Task to carry out :: Copy down every line of the data that follows exactly. Omit the pictures.
=== Section Start ===
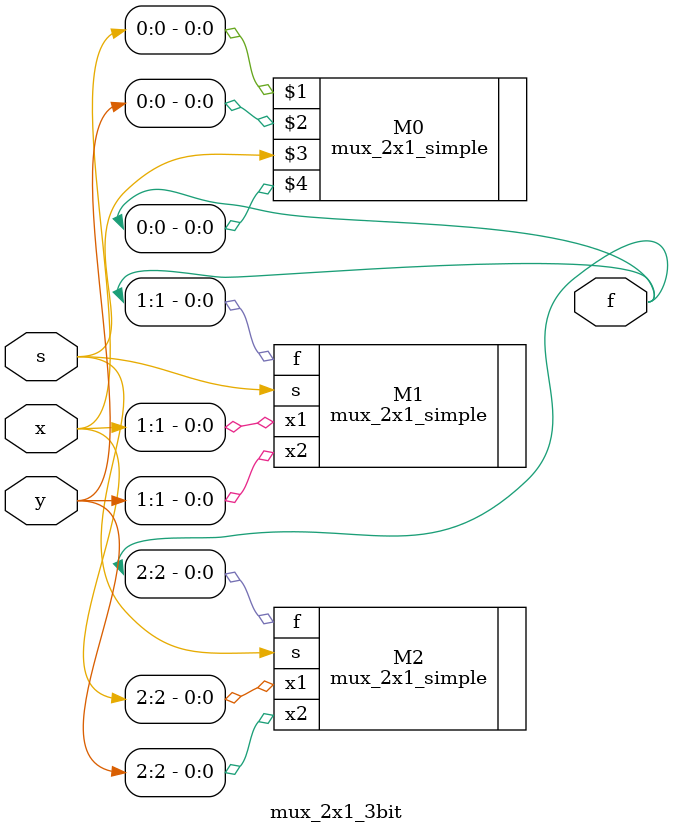
<source format=v>
`timescale 1ns / 1ps


module mux_2x1_3bit(
    input [2:0] x, y, 
    input s,
    output [2:0] f
    );

    mux_2x1_simple M0 (x[0], y[0], s, f[0]);
    mux_2x1_simple M1 (
        .x1(x[1]),
        .x2(y[1]),
        .s(s),
        .f(f[1])
    );
    mux_2x1_simple M2 (
        .x1(x[2]),
        .x2(y[2]),
        .s(s),
        .f(f[2])
    );
endmodule

</source>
=== Section End ===
Response below ::
<source format=v>
`timescale 1ns / 1ps


module mux_2x1_3bit(
    input [2:0] x, y, 
    input s,
    output [2:0] f
    );

    mux_2x1_simple M0 (x[0], y[0], s, f[0]);
    mux_2x1_simple M1 (
        .x1(x[1]),
        .x2(y[1]),
        .s(s),
        .f(f[1])
    );
    mux_2x1_simple M2 (
        .x1(x[2]),
        .x2(y[2]),
        .s(s),
        .f(f[2])
    );
endmodule

</source>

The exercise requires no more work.